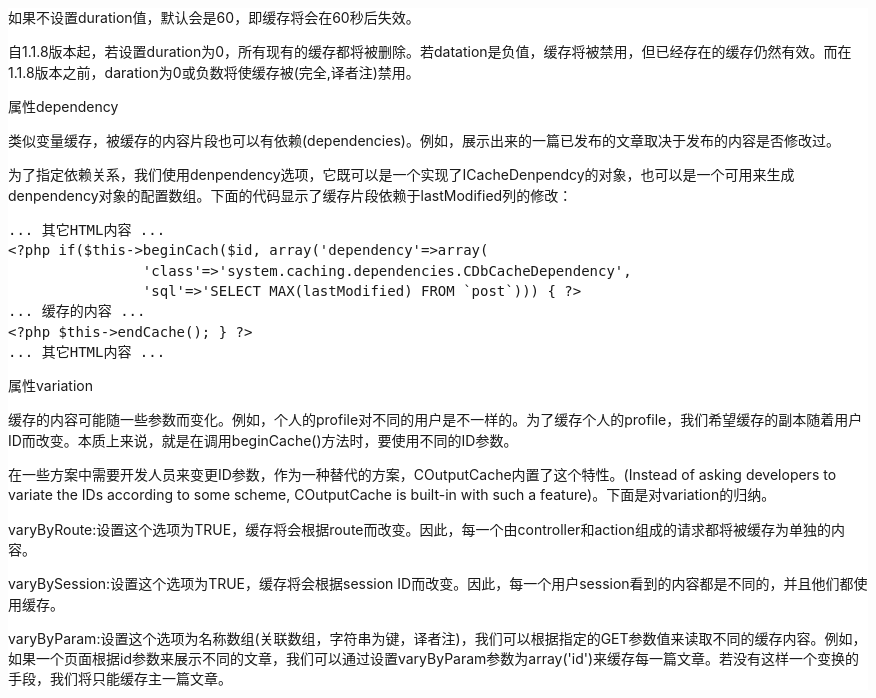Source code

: <p>
如果不设置duration值，默认会是60，即缓存将会在60秒后失效。
</p>

<p>
自1.1.8版本起，若设置duration为0，所有现有的缓存都将被删除。若datation是负值，缓存将被禁用，但已经存在的缓存仍然有效。而在1.1.8版本之前，daration为0或负数将使缓存被(完全,译者注)禁用。
</p>

<p>
属性dependency
</p>

<p>
类似变量缓存，被缓存的内容片段也可以有依赖(dependencies)。例如，展示出来的一篇已发布的文章取决于发布的内容是否修改过。
</p>

<p>
为了指定依赖关系，我们使用denpendency选项，它既可以是一个实现了ICacheDenpendcy的对象，也可以是一个可用来生成denpendency对象的配置数组。下面的代码显示了缓存片段依赖于lastModified列的修改：
</p>
<pre class=brush:php>
... 其它HTML内容 ...
&lt;?php if($this-&gt;beginCach($id, array('dependency'=&gt;array(
				'class'=&gt;'system.caching.dependencies.CDbCacheDependency',
				'sql'=&gt;'SELECT MAX(lastModified) FROM `post`))) { ?&gt;
... 缓存的内容 ...
&lt;?php $this-&gt;endCache(); } ?&gt;
... 其它HTML内容 ...
</pre>

<p>
属性variation
</p>

<p>
缓存的内容可能随一些参数而变化。例如，个人的profile对不同的用户是不一样的。为了缓存个人的profile，我们希望缓存的副本随着用户ID而改变。本质上来说，就是在调用beginCache()方法时，要使用不同的ID参数。
</p>

<p>
在一些方案中需要开发人员来变更ID参数，作为一种替代的方案，COutputCache内置了这个特性。(Instead of asking developers to variate the IDs according to some scheme, COutputCache is built-in with such a feature)。下面是对variation的归纳。
</p>

<p>
	varyByRoute:设置这个选项为TRUE，缓存将会根据route而改变。因此，每一个由controller和action组成的请求都将被缓存为单独的内容。
</p>

<p>
	varyBySession:设置这个选项为TRUE，缓存将会根据session ID而改变。因此，每一个用户session看到的内容都是不同的，并且他们都使用缓存。
</p>

<p>
	varyByParam:设置这个选项为名称数组(关联数组，字符串为键，译者注)，我们可以根据指定的GET参数值来读取不同的缓存内容。例如，如果一个页面根据id参数来展示不同的文章，我们可以通过设置varyByParam参数为array('id')来缓存每一篇文章。若没有这样一个变换的手段，我们将只能缓存主一篇文章。
</p>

+---+

| PROBLEM DESCRIPTION |
Find each line in the source above that contains the word "class", and copy those lines.

| SOLUTION TO THE EXERCISE |
<pre class=brush:php>
				'class'=&gt;'system.caching.dependencies.CDbCacheDependency',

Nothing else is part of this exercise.